One of the requirements for EXACT2 is to represent which descriptors of experimental actions are essential, and which are optional. In a scenario where a user submits a protocol to an EXACT2-based system, and some experimental actions in that protocol do not include essential descriptors, then the system will request that the user specifies those missing descriptors (see the next section for more explanations). Conversely, a frequent occurrence in protocols is that experimental actions contain descriptors that are non-essential (= optional). These descriptors are beneficial to the understanding of protocols, and therefore should be preserved in machine amenable representations of protocols. However, a system supporting such representations needs to be able to strike the right balance between ensuring that all essential information about a protocol is captured, and remaining user-friendly by not enforcing users to input non-essential information. For example, it is not essential to specify the value of the descriptor temperature for the actions EXACT2: filter and EXACT2: resuspend. These actions are typically executed at room temperature, or at the temperature of the previous step, and it is normally specified in protocols if otherwise. EXACT2 aims to represent typical situations and, in order not to enforce the recording of the descriptor temperature for every instance of the classes EXACT2: filter and EXACT2: resuspend, EXACT2 needs to classify this descriptor as optional.

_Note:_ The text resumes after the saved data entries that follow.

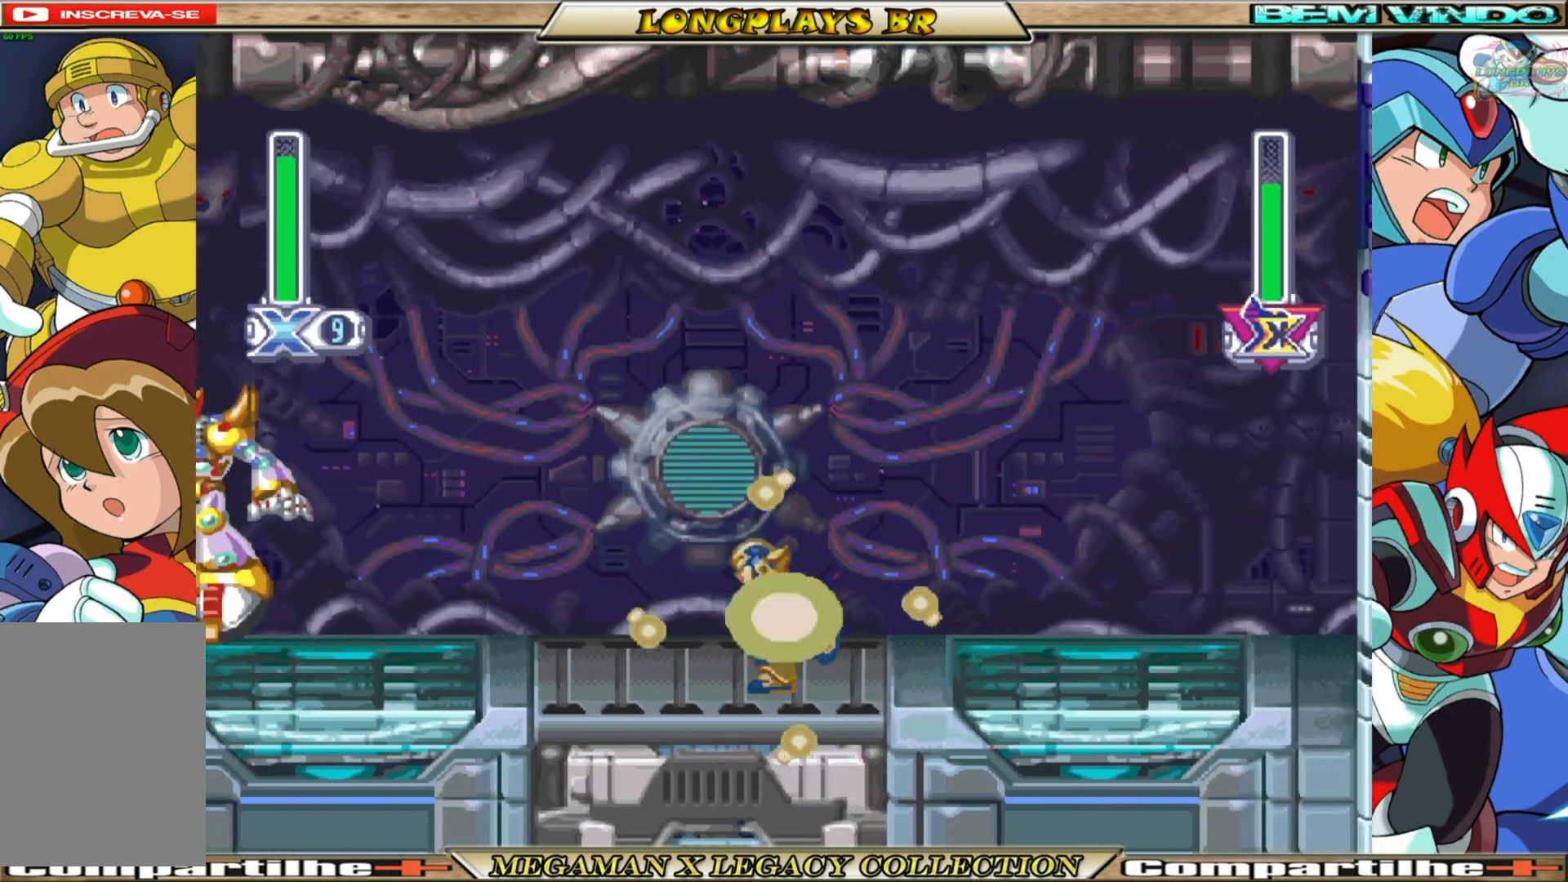
{"buttons": ["X", "DPAD_RIGHT"], "left_stick": "center", "right_stick": "center", "events": [[133, "X", "up"], [183, "DPAD_LEFT", "up"], [217, "X", "down"], [250, "DPAD_RIGHT", "down"]]}
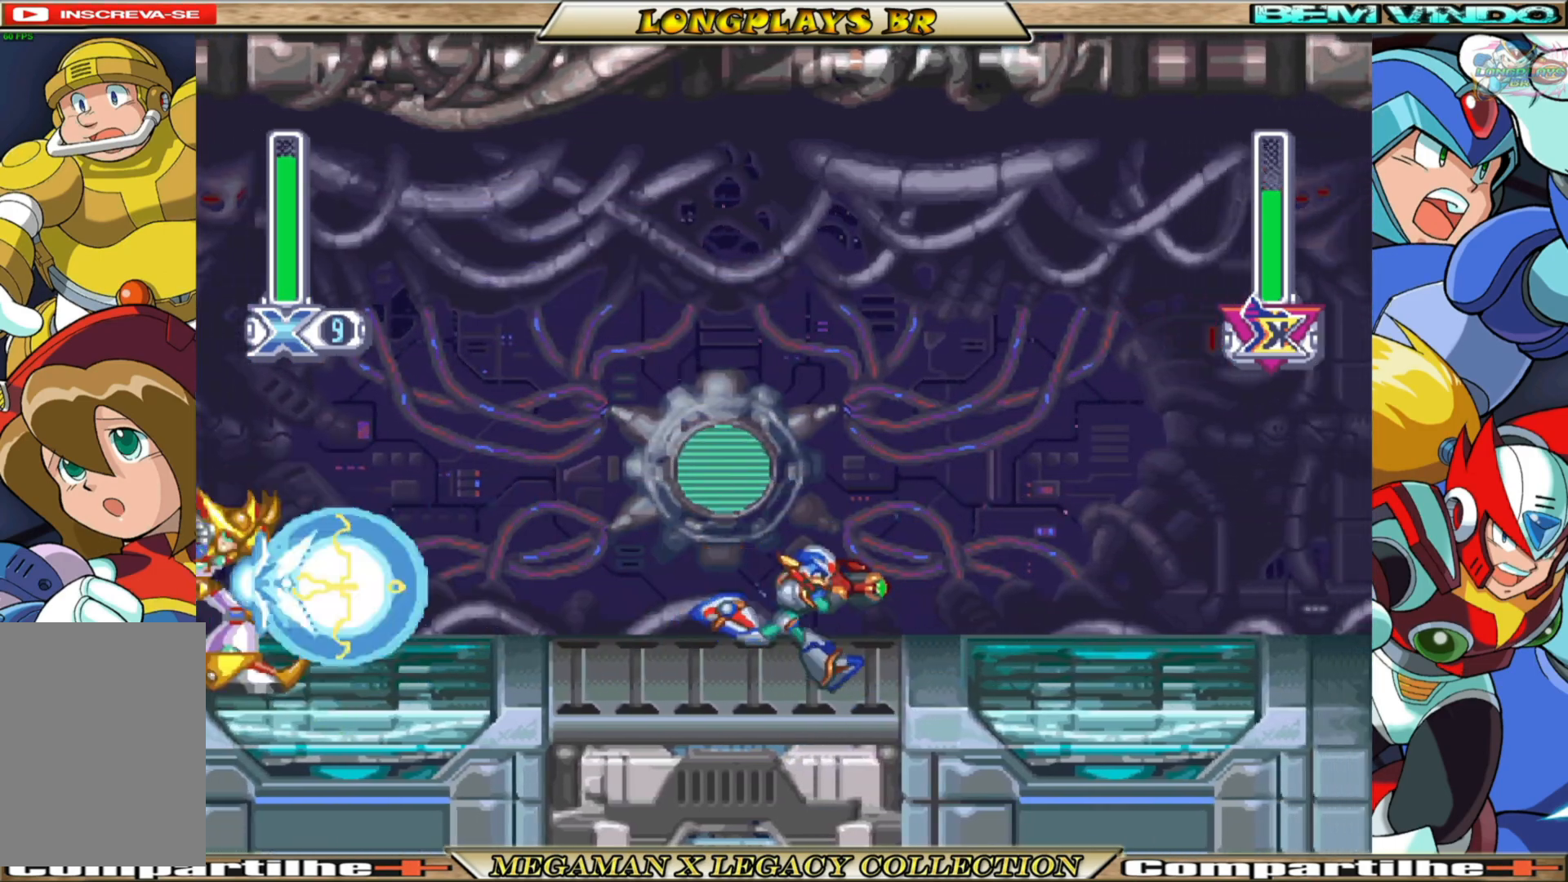
{"buttons": ["A", "B", "X", "DPAD_RIGHT"], "left_stick": "center", "right_stick": "center", "events": [[117, "B", "down"], [483, "A", "down"]]}
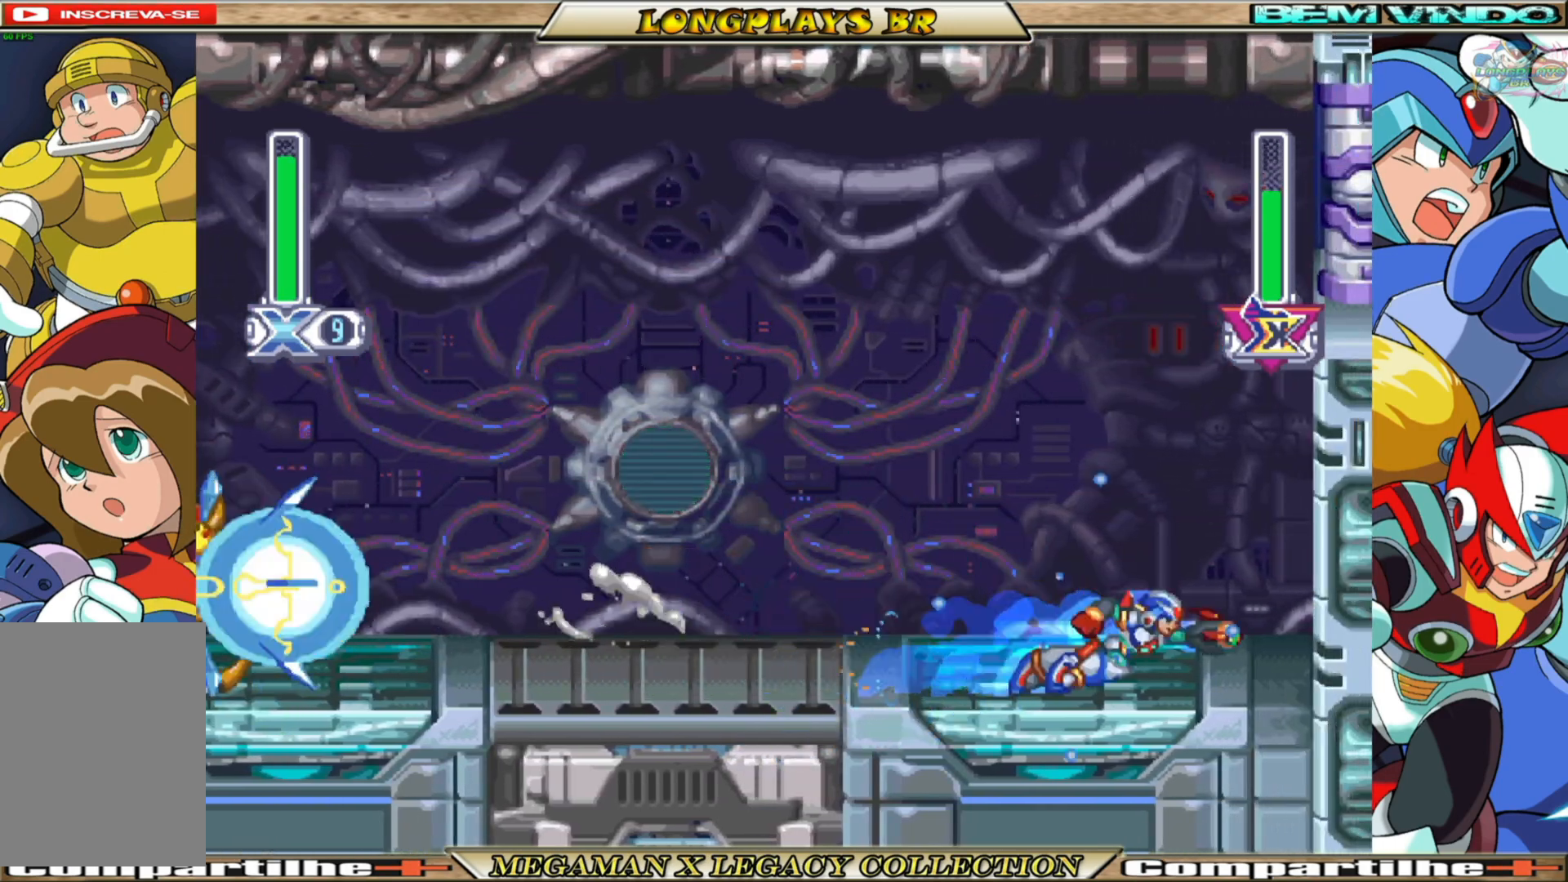
{"buttons": ["A", "B", "X", "DPAD_RIGHT"], "left_stick": "center", "right_stick": "center", "events": [[200, "A", "up"], [200, "B", "up"], [467, "A", "down"], [467, "B", "down"]]}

Unfortunately, the limited expressivity of OWL does not allow us to represent that an experimental action may have certain descriptors. To overcome this limitation we have introduced the class EXACT2: optional descriptor of experimental action with such subclasses as EXACT2: (optional) temperature, EXACT2: (optional) equipment, etc. An alternative solution would have been to assign probabilities to the statements 'an experimental action has a descriptor' . However, we judged that the probabilistic approach would unnecessarily complicate the EXACT2 representations.
Use case: translation of biomedical protocols to a machine-amenable format
The texts of biomedical protocols, like many types of text in natural language, may be ambiguous and contain errors. The automated processing of biomedical protocols has additional challenges:
The protocol text could come in various file formats, such as txt, tex, doc, docx, pdf.
The use of language differs between labs. That is usually due to lab or material specificity, and consequently some terms may have different implications in different labs. For example the term overnight may refer to 12 hours in some labs, 18 hours in others, and in some situations to be of no importance. The failure to capture such information accurately may result in the failure to obtain the desired experimental results. For example if an experiment requires the culturing a bacterial culture overnight, the experimental results may vary significantly depending on if the culture has been growing for <12 or >18 hours (bacteria can double in less than an hour).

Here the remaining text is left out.